Estlands Aufstieg – Vorbild für Europa

Gerade im Vergleich zu anderen EU-Mitgliedstaaten in Mittel-und Osteuropa kann Estland eine stabile wirtschaftliche Lage vorweisen. Von einem Haushaltsdefizit von 1,7 Prozent und einer Staatsschuld von 7,2 Prozent können andere Länder des Euroraums nur träumen.
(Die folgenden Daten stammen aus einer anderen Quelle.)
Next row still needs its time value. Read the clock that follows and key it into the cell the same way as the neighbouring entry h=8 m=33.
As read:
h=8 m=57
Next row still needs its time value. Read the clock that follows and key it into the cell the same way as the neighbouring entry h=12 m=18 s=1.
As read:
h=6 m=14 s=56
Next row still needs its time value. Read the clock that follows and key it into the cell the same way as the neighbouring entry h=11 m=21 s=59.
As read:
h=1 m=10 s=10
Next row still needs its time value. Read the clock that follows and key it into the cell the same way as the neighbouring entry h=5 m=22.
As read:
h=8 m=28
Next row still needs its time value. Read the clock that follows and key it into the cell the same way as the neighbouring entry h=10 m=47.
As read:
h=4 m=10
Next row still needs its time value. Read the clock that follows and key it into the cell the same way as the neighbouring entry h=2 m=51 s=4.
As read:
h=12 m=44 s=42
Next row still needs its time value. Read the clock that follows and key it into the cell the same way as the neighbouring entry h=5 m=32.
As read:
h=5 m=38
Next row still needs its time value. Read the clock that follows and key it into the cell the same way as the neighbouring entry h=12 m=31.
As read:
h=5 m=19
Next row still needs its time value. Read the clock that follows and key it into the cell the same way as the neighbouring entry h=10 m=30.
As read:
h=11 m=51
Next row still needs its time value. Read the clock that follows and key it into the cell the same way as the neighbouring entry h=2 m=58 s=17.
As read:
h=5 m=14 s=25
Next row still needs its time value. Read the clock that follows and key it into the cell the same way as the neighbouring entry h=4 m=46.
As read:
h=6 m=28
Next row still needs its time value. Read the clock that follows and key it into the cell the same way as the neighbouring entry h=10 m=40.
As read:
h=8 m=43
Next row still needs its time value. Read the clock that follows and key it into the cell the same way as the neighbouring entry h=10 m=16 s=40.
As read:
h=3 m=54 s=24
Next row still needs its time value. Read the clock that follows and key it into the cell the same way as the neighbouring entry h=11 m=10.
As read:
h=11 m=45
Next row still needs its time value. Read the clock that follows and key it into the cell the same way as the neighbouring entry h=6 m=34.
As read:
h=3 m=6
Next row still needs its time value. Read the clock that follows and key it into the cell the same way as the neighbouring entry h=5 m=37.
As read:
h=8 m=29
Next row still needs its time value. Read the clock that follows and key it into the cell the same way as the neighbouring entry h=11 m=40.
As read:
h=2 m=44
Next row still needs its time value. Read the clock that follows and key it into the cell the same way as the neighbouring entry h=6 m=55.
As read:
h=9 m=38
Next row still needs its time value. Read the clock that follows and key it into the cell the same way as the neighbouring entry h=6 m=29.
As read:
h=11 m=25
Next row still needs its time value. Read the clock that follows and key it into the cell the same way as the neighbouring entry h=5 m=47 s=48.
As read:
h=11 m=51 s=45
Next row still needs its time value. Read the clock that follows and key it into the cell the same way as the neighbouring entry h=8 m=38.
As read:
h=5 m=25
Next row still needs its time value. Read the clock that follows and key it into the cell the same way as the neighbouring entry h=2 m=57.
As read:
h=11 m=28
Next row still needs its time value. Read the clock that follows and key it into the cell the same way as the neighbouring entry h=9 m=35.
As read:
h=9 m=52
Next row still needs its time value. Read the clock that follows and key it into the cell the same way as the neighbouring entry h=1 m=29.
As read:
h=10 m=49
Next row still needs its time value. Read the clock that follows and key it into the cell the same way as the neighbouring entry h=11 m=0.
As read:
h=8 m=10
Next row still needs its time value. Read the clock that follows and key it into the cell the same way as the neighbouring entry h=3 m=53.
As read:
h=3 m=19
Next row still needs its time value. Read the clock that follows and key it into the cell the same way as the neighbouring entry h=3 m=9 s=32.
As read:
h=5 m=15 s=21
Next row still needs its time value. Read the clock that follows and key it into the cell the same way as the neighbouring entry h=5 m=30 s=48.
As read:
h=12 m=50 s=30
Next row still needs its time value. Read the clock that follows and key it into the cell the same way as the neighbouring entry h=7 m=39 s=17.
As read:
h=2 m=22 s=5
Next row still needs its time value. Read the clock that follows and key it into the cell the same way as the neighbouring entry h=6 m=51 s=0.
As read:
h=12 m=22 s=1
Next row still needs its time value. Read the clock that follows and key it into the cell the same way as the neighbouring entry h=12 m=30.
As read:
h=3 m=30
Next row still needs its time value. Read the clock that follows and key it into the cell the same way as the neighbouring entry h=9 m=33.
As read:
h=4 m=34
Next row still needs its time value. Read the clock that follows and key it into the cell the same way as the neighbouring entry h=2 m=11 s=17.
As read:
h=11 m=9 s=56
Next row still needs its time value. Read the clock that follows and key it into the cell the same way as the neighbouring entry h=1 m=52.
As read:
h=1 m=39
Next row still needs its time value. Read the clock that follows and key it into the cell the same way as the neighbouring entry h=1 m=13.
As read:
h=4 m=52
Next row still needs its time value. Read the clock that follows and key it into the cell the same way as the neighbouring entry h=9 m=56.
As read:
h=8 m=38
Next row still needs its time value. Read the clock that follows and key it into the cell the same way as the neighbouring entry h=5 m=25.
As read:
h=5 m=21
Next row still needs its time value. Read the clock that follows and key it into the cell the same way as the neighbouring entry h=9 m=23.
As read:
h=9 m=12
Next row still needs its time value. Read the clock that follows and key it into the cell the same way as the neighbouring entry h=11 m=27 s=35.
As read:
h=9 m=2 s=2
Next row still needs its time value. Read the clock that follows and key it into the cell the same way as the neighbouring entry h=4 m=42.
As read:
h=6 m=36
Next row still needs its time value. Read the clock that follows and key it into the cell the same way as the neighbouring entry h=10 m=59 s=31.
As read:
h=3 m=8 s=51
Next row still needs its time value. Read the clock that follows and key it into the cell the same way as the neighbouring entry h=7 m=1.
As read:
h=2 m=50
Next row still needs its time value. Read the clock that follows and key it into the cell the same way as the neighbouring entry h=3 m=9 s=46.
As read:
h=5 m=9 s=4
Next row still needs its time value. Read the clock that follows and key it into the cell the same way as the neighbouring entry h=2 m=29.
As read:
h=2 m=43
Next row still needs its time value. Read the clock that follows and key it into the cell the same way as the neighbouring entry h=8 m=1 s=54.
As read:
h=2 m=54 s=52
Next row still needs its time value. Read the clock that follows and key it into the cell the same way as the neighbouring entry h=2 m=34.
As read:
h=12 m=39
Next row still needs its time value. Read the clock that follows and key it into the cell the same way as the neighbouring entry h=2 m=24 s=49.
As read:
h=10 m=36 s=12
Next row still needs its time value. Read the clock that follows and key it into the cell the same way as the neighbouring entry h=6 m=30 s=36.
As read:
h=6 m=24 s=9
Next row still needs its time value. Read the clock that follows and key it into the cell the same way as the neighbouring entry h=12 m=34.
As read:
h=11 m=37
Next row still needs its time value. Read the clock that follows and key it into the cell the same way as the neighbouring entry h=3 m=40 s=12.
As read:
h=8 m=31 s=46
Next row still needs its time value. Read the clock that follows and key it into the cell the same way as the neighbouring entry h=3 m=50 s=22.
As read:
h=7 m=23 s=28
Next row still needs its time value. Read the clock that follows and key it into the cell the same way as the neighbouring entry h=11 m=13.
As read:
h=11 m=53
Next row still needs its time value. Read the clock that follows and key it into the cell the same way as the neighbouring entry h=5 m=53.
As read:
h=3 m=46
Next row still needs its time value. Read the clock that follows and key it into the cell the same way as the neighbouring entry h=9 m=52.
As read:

Diese Leistungen sind beachtlich, weil die jüngste Wirtschafts-und Finanzkrise das Land sehr hart getroffen hat, so dass es ein sattes Wachstumsminus gab – 2008 von 5,1 Prozent und 2009 von 13,9 Prozent. Erst seit 2010 verzeichnet Estland wieder positive Wachstumsraten. Umso erstaunlicher ist die gute Haushaltsbilanz – möglich durch die liberale Wirtschaftspolitik und den radikalen Sparkurs der letzten Jahre. Estland verfolgt diesen berechenbaren Weg konsequent seit etwa einem Jahrzehnt – auch über Regierungswechsel hinweg – und nicht erst seit der Wirtschafts-und Finanzkrise. Dabei setzte Estland anstelle einer Abwertung der estnischen Krone gegenüber dem Euro, auf eine »innere Abwertung«: Der Reformkurs  schlug sich in der Kürzung von Beamtengehältern und der Arbeitslosenhilfe, sowie einer Lockerung des Kündigungsschutzes und einer Anhebung des Rentenalters nieder. Außerdem ist die Einkommenssteuer mit einem Satz von 21 Prozent als allgemeine »flat tax« angelegt. Auch wenn die estnische Regierung gleichzeitig einige Steuern wie die Umsatzsteuer und die Verbrauchssteuer für Benzin und Tabak erhöhte, sind die Steuersätze in dem baltischen Land vergleichsweise gering. Die konservative Geldpolitik der estnischen Zentralbank flankierte diesen politischen Weg. Schon seit 1992 stand die estnische Krone in einem festen Wechselkurs zur Deutschen Mark und später zum Euro. Technisch hat sich also durch die Euro-Einführung nicht viel geändert. Estland erhofft sich dadurch vielmehr, ausländischen Investoren eine solidere Vertrauensbasis anbieten zu können.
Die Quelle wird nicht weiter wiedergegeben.